La dégradation de la condition des jeunes filles dans les cités est frappante, si l'on considère, par exemple, le recul de leur taux d'inscription aux associations sportives, de l'ordre de 30 %.

L'Etat ne peut rester passif face à la dimension sexiste du voile, qui remet en cause les principes de mixité et d'égalité.

Certes, les raisons qui poussent les jeunes filles à porter le voile sont diverses. Certaines avouent le porter par conviction personnelle, ou l'arborent même avec une fierté non exempte de provocation. Comme nous l'a fait percevoir Mme Hanifa Chérifi lors de son audition, la dimension de crise d'adolescence doit également être prise en compte. En revêtant le voile, des jeunes filles manifestent un rejet global de la culture familiale, de l'institution scolaire et de la société, qui ne leur offrent guère d'espoirs de promotion sociale. Paradoxalement, elles expriment leur besoin de reconnaissance en adoptant un signe qui symbolise l'aliénation de la femme, et qui les enserre dans une spirale de l'exclusion.

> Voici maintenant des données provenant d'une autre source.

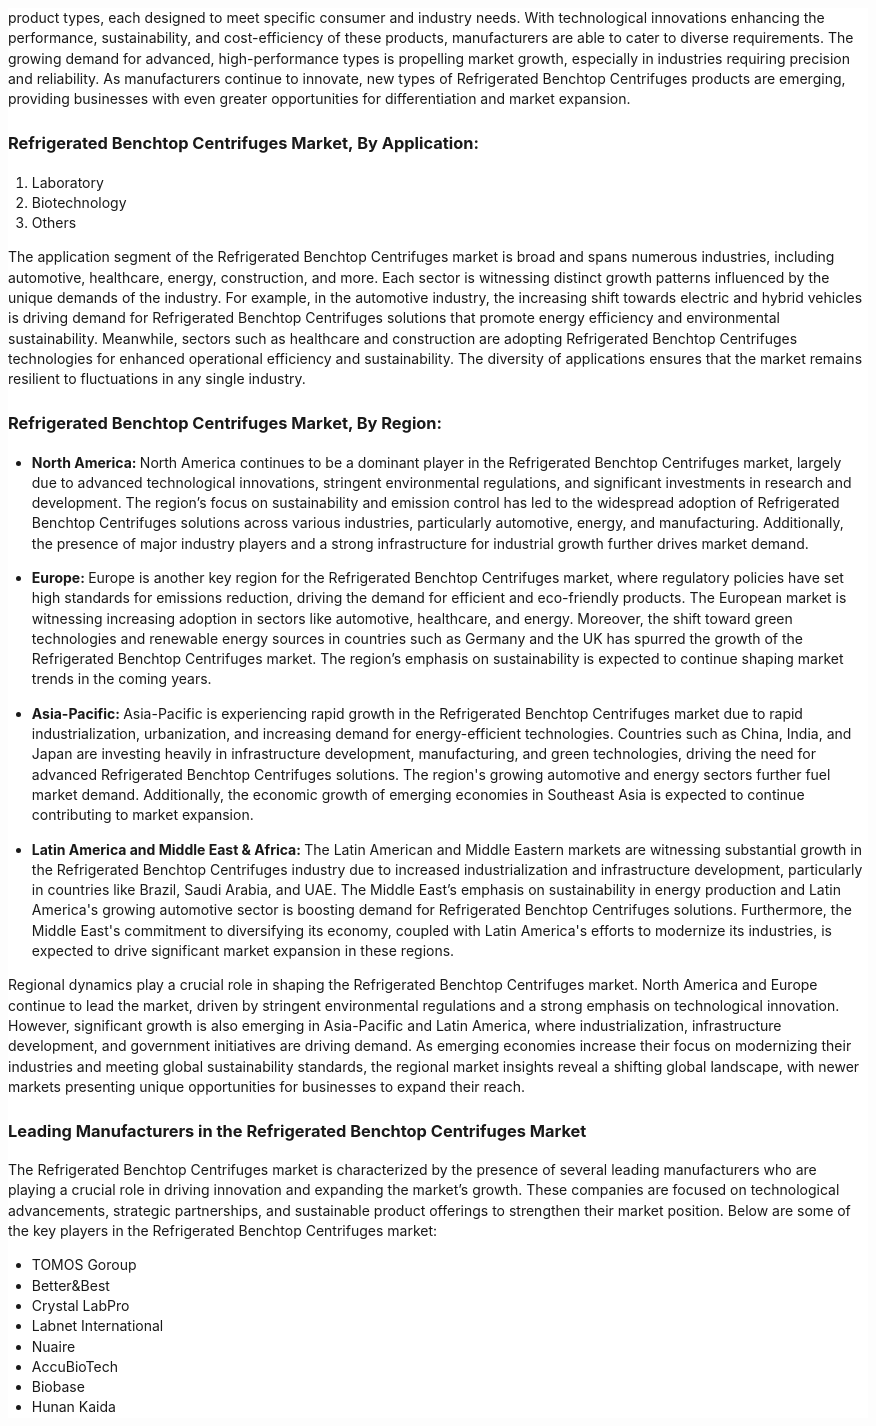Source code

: product types, each designed to meet specific consumer and industry needs. With technological innovations enhancing the performance, sustainability, and cost-efficiency of these products, manufacturers are able to cater to diverse requirements. The growing demand for advanced, high-performance types is propelling market growth, especially in industries requiring precision and reliability. As manufacturers continue to innovate, new types of Refrigerated Benchtop Centrifuges products are emerging, providing businesses with even greater opportunities for differentiation and market expansion.</p><h3>Refrigerated Benchtop Centrifuges Market,&nbsp;By Application:</h3><ol><li>Laboratory<li> Biotechnology<li> Others</li></ol><p>The application segment of the Refrigerated Benchtop Centrifuges market is broad and spans numerous industries, including automotive, healthcare, energy, construction, and more. Each sector is witnessing distinct growth patterns influenced by the unique demands of the industry. For example, in the automotive industry, the increasing shift towards electric and hybrid vehicles is driving demand for Refrigerated Benchtop Centrifuges solutions that promote energy efficiency and environmental sustainability. Meanwhile, sectors such as healthcare and construction are adopting Refrigerated Benchtop Centrifuges technologies for enhanced operational efficiency and sustainability. The diversity of applications ensures that the market remains resilient to fluctuations in any single industry.</p><h3>Refrigerated Benchtop Centrifuges Market, By Region:</h3><ul><li><p><strong>North America:&nbsp;</strong>North America continues to be a dominant player in the Refrigerated Benchtop Centrifuges market, largely due to advanced technological innovations, stringent environmental regulations, and significant investments in research and development. The region&rsquo;s focus on sustainability and emission control has led to the widespread adoption of Refrigerated Benchtop Centrifuges solutions across various industries, particularly automotive, energy, and manufacturing. Additionally, the presence of major industry players and a strong infrastructure for industrial growth further drives market demand.</p></li><li><p><strong><strong>Europe:&nbsp;</strong></strong>Europe is another key region for the Refrigerated Benchtop Centrifuges market, where regulatory policies have set high standards for emissions reduction, driving the demand for efficient and eco-friendly products. The European market is witnessing increasing adoption in sectors like automotive, healthcare, and energy. Moreover, the shift toward green technologies and renewable energy sources in countries such as Germany and the UK has spurred the growth of the Refrigerated Benchtop Centrifuges market. The region&rsquo;s emphasis on sustainability is expected to continue shaping market trends in the coming years.</p></li><li><p><strong><strong>Asia-Pacific:&nbsp;</strong></strong>Asia-Pacific is experiencing rapid growth in the Refrigerated Benchtop Centrifuges market due to rapid industrialization, urbanization, and increasing demand for energy-efficient technologies. Countries such as China, India, and Japan are investing heavily in infrastructure development, manufacturing, and green technologies, driving the need for advanced Refrigerated Benchtop Centrifuges solutions. The region's growing automotive and energy sectors further fuel market demand. Additionally, the economic growth of emerging economies in Southeast Asia is expected to continue contributing to market expansion.</p></li><li><p><strong><strong>Latin America and Middle East &amp; Africa:&nbsp;</strong></strong>The Latin American and Middle Eastern markets are witnessing substantial growth in the Refrigerated Benchtop Centrifuges industry due to increased industrialization and infrastructure development, particularly in countries like Brazil, Saudi Arabia, and UAE. The Middle East&rsquo;s emphasis on sustainability in energy production and Latin America's growing automotive sector is boosting demand for Refrigerated Benchtop Centrifuges solutions. Furthermore, the Middle East's commitment to diversifying its economy, coupled with Latin America's efforts to modernize its industries, is expected to drive significant market expansion in these regions.</p></li></ul><p>Regional dynamics play a crucial role in shaping the Refrigerated Benchtop Centrifuges market. North America and Europe continue to lead the market, driven by stringent environmental regulations and a strong emphasis on technological innovation. However, significant growth is also emerging in Asia-Pacific and Latin America, where industrialization, infrastructure development, and government initiatives are driving demand. As emerging economies increase their focus on modernizing their industries and meeting global sustainability standards, the regional market insights reveal a shifting global landscape, with newer markets presenting unique opportunities for businesses to expand their reach.</p><h3><strong>Leading Manufacturers in the Refrigerated Benchtop Centrifuges Market</strong></h3><p>The Refrigerated Benchtop Centrifuges market is characterized by the presence of several leading manufacturers who are playing a crucial role in driving innovation and expanding the market&rsquo;s growth. These companies are focused on technological advancements, strategic partnerships, and sustainable product offerings to strengthen their market position. Below are some of the key players in the Refrigerated Benchtop Centrifuges market:</p></div><div class="article-main__content" data-test-id="publishing-text-block"><ul><li><span class="">TOMOS Goroup<li> Better&Best<li> Crystal LabPro<li> Labnet International<li> Nuaire<li> AccuBioTech<li> Biobase<li> Hunan Kaida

Leur déshérence identitaire et leur révolte morale et sociale les poussent finalement à se soumettre aux prédications de ceux qui, prenant appui sur la religion, les instrumentalisent à des fins politiques.

Cependant, d'autres adolescentes, la « majorité silencieuse » des sans voix, revêtent le voile pour se protéger des pressions, émanant des parents, des « grands frères », des réseaux islamistes, voire des autres filles voilées qui les traitent d' « impures », de mauvaises musulmanes. Comme le relève le rapport de la commission Stasi, « le voile leur offre ainsi, paradoxalement, la protection que devrait garantir la République ».

Parce que ces principes, fruits d'une longue conquête, ne sont pas négociables, la République ne doit pas céder. Affaiblir la portée de la laïcité, notamment à l'école, porterait un coup d'arrêt à notre idée républicaine d'intégration.

* 19 Ibid.

* 20 Décision n° 93-329 DC, loi relative aux conditions de l'aide aux investissements des établissements d'enseignement privés par les collectivités territoriales

* 21 La décision du Conseil constitutionnel du 10 octobre 1984, « entreprises de presse », affirme que : « s'agissant d'une liberté fondamentale, d'autant plus précieuse que son exercice est l'une des garanties essentielles du respect des autres droits et libertés et de la souveraineté nationale, la loi ne peut en réglementer l'exercice qu'en vue de le rendre plus effectif ou de le concilier avec celui d'autres règles ou principes de valeur constitutionnelle ».